🤖 AI Summary
To address the high communication overhead, neglect of device model heterogeneity, and unrealistic reliance on public datasets in federated multitask learning (FMTL) for mobile edge computing, this paper proposes the first public-data-free bidirectional federated multitask knowledge distillation framework. Our method introduces a local–global bidirectional distillation mechanism, integrating Federated Prior Knowledge Distillation (FPKD) and Local Knowledge Alignment (LKA) modules. This design preserves client-specific modeling capabilities while enhancing global generalization consistency and mitigating client drift. Extensive experiments across three heterogeneous benchmark datasets demonstrate that, compared to baselines including FedAvg and FedGKT, our framework reduces communication cost to ≤1.2% of theirs, cuts training rounds by 75%, and achieves significant accuracy improvements across all tasks.
📝 Abstract
The growing interest in intelligent services and privacy protection for mobile devices has given rise to the widespread application of federated learning in Multi-access Edge Computing (MEC). Diverse user behaviors call for personalized services with heterogeneous Machine Learning (ML) models on different devices.

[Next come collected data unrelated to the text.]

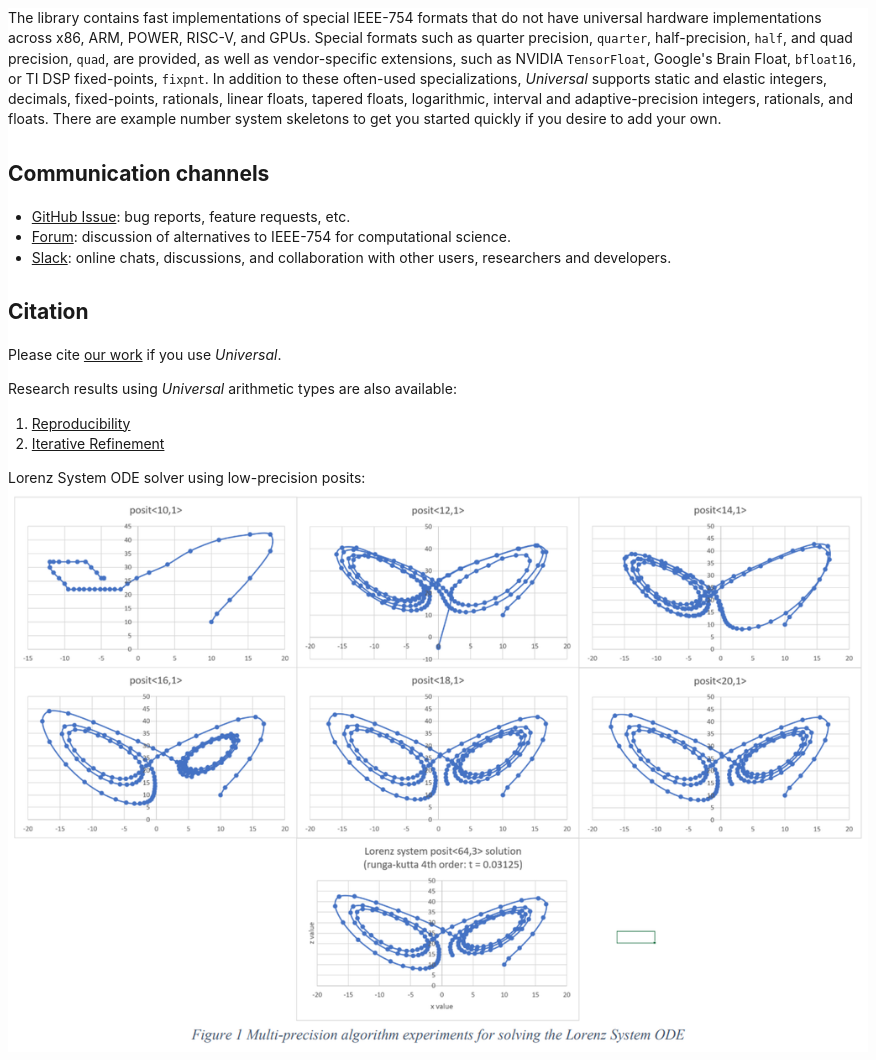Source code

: The library contains fast implementations of special IEEE-754 formats that do not have universal hardware implementations across x86, ARM, POWER, RISC-V, and GPUs. Special formats such as quarter precision, `quarter`, half-precision, `half`, and quad precision, `quad`, are provided, as well as vendor-specific extensions, such as NVIDIA `TensorFloat`, Google's Brain Float, `bfloat16`, or TI DSP fixed-points, `fixpnt`. In addition to these often-used specializations, *Universal* supports static and elastic integers, decimals, fixed-points, rationals, linear floats, tapered floats, logarithmic, interval and adaptive-precision integers, rationals, and floats. There are example number system skeletons to get you started quickly if you desire to add your own.

## Communication channels

* [GitHub Issue](https://github.com/stillwater-sc/universal/issues): bug reports,
  feature requests, etc.
* [Forum](https://groups.google.com/u/1/g/unum-computing): discussion of alternatives to IEEE-754 for computational science.
* [Slack](https://fptalks.slack.com): online chats, discussions,
  and collaboration with other users, researchers and developers.

## Citation

Please cite [our work](https://joss.theoj.org/papers/10.21105/joss.05072) if you use *Universal*.

Research results using *Universal* arithmetic types are also available:
1. [Reproducibility](https://arxiv.org/abs/2012.11011)
2. [Iterative Refinement](https://arxiv.org/abs/2408.13400)

Lorenz System ODE solver using low-precision posits:
![visual-studio-project](docs/img/Lorenz-system.png)
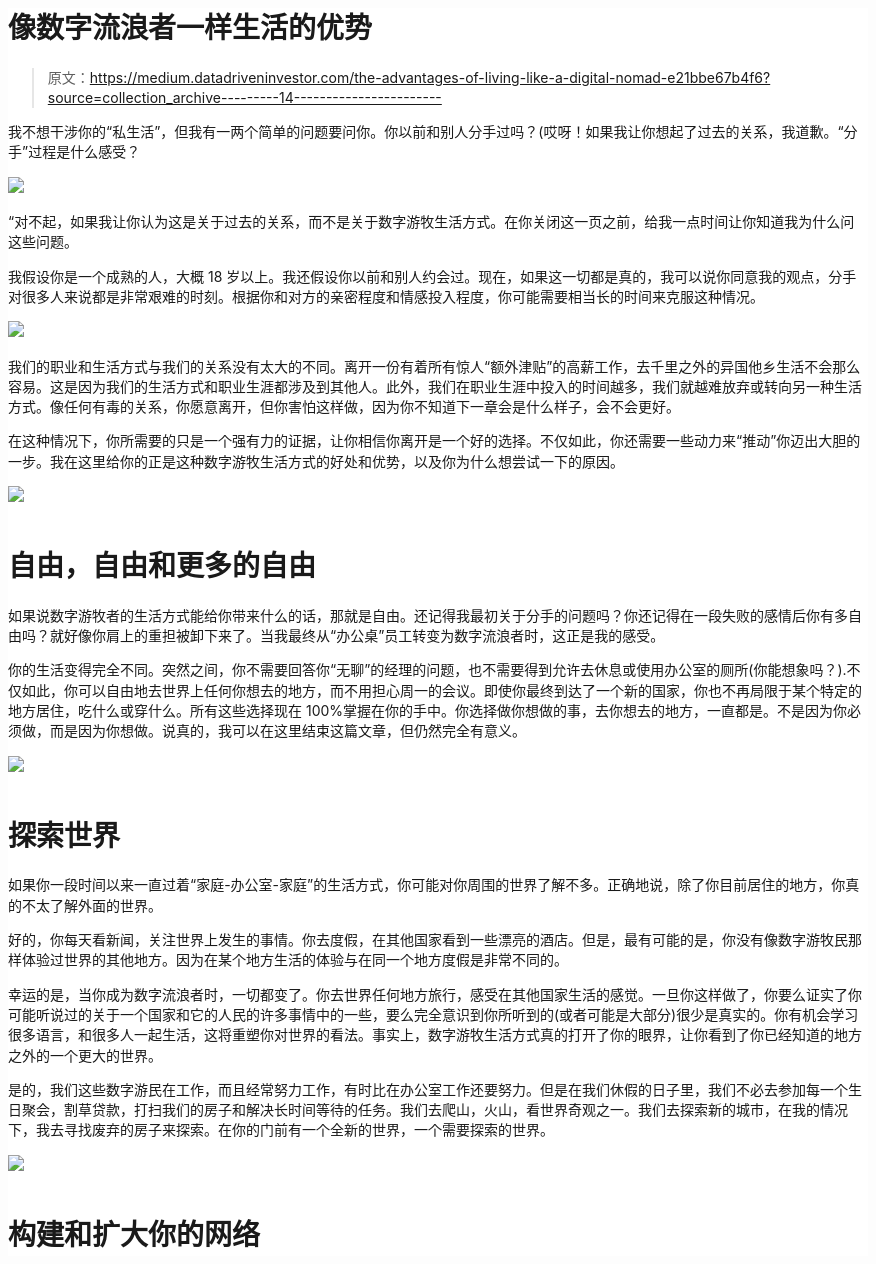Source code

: # 像数字流浪者一样生活的优势

> 原文：<https://medium.datadriveninvestor.com/the-advantages-of-living-like-a-digital-nomad-e21bbe67b4f6?source=collection_archive---------14----------------------->

我不想干涉你的“私生活”，但我有一两个简单的问题要问你。你以前和别人分手过吗？(哎呀！如果我让你想起了过去的关系，我道歉。“分手”过程是什么感受？

![](img/ef3df7487bb6cf44054693842824e0df.png)

“对不起，如果我让你认为这是关于过去的关系，而不是关于数字游牧生活方式。在你关闭这一页之前，给我一点时间让你知道我为什么问这些问题。

我假设你是一个成熟的人，大概 18 岁以上。我还假设你以前和别人约会过。现在，如果这一切都是真的，我可以说你同意我的观点，分手对很多人来说都是非常艰难的时刻。根据你和对方的亲密程度和情感投入程度，你可能需要相当长的时间来克服这种情况。

![](img/a43f93f9e027192723fd41933914ea8a.png)

我们的职业和生活方式与我们的关系没有太大的不同。离开一份有着所有惊人“额外津贴”的高薪工作，去千里之外的异国他乡生活不会那么容易。这是因为我们的生活方式和职业生涯都涉及到其他人。此外，我们在职业生涯中投入的时间越多，我们就越难放弃或转向另一种生活方式。像任何有毒的关系，你愿意离开，但你害怕这样做，因为你不知道下一章会是什么样子，会不会更好。

在这种情况下，你所需要的只是一个强有力的证据，让你相信你离开是一个好的选择。不仅如此，你还需要一些动力来“推动”你迈出大胆的一步。我在这里给你的正是这种数字游牧生活方式的好处和优势，以及你为什么想尝试一下的原因。

![](img/fa267f318ddb0e9f0006b634dd980fab.png)

# 自由，自由和更多的自由

如果说数字游牧者的生活方式能给你带来什么的话，那就是自由。还记得我最初关于分手的问题吗？你还记得在一段失败的感情后你有多自由吗？就好像你肩上的重担被卸下来了。当我最终从“办公桌”员工转变为数字流浪者时，这正是我的感受。

你的生活变得完全不同。突然之间，你不需要回答你“无聊”的经理的问题，也不需要得到允许去休息或使用办公室的厕所(你能想象吗？).不仅如此，你可以自由地去世界上任何你想去的地方，而不用担心周一的会议。即使你最终到达了一个新的国家，你也不再局限于某个特定的地方居住，吃什么或穿什么。所有这些选择现在 100%掌握在你的手中。你选择做你想做的事，去你想去的地方，一直都是。不是因为你必须做，而是因为你想做。说真的，我可以在这里结束这篇文章，但仍然完全有意义。

![](img/70bf6795e528a8140e9e638364132881.png)

# 探索世界

如果你一段时间以来一直过着“家庭-办公室-家庭”的生活方式，你可能对你周围的世界了解不多。正确地说，除了你目前居住的地方，你真的不太了解外面的世界。

好的，你每天看新闻，关注世界上发生的事情。你去度假，在其他国家看到一些漂亮的酒店。但是，最有可能的是，你没有像数字游牧民那样体验过世界的其他地方。因为在某个地方生活的体验与在同一个地方度假是非常不同的。

幸运的是，当你成为数字流浪者时，一切都变了。你去世界任何地方旅行，感受在其他国家生活的感觉。一旦你这样做了，你要么证实了你可能听说过的关于一个国家和它的人民的许多事情中的一些，要么完全意识到你所听到的(或者可能是大部分)很少是真实的。你有机会学习很多语言，和很多人一起生活，这将重塑你对世界的看法。事实上，数字游牧生活方式真的打开了你的眼界，让你看到了你已经知道的地方之外的一个更大的世界。

是的，我们这些数字游民在工作，而且经常努力工作，有时比在办公室工作还要努力。但是在我们休假的日子里，我们不必去参加每一个生日聚会，割草贷款，打扫我们的房子和解决长时间等待的任务。我们去爬山，火山，看世界奇观之一。我们去探索新的城市，在我的情况下，我去寻找废弃的房子来探索。在你的门前有一个全新的世界，一个需要探索的世界。

![](img/e38d0a3dfe562e65dfcf08cb92122c46.png)

# 构建和扩大你的网络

Federated Multi-task Learning (FMTL) is proposed to train related but personalized ML models for different devices, whereas previous works suffer from excessive communication overhead during training and neglect the model heterogeneity among devices in MEC. Introducing knowledge distillation into FMTL can simultaneously enable efficient communication and model heterogeneity among clients, whereas existing methods rely on a public dataset, which is impractical in reality. To tackle this dilemma, Federated MultI-task Distillation for Multi-access Edge CompuTing (FedICT) is proposed. FedICT direct local-global knowledge aloof during bi-directional distillation processes between clients and the server, aiming to enable multi-task clients while alleviating client drift derived from divergent optimization directions of client-side local models. Specifically, FedICT includes Federated Prior Knowledge Distillation (FPKD) and Local Knowledge Adjustment (LKA). FPKD is proposed to reinforce the clients’ fitting of local data by introducing prior knowledge of local data distributions. Moreover, LKA is proposed to correct the distillation loss of the server, making the transferred local knowledge better match the generalized representation. Extensive experiments on three datasets demonstrate that FedICT significantly outperforms all compared benchmarks in various data heterogeneous and model architecture settings, achieving improved accuracy with less than 1.2% training communication overhead compared with FedAvg and no more than 75% training communication round compared with FedGKT in all considered scenarios.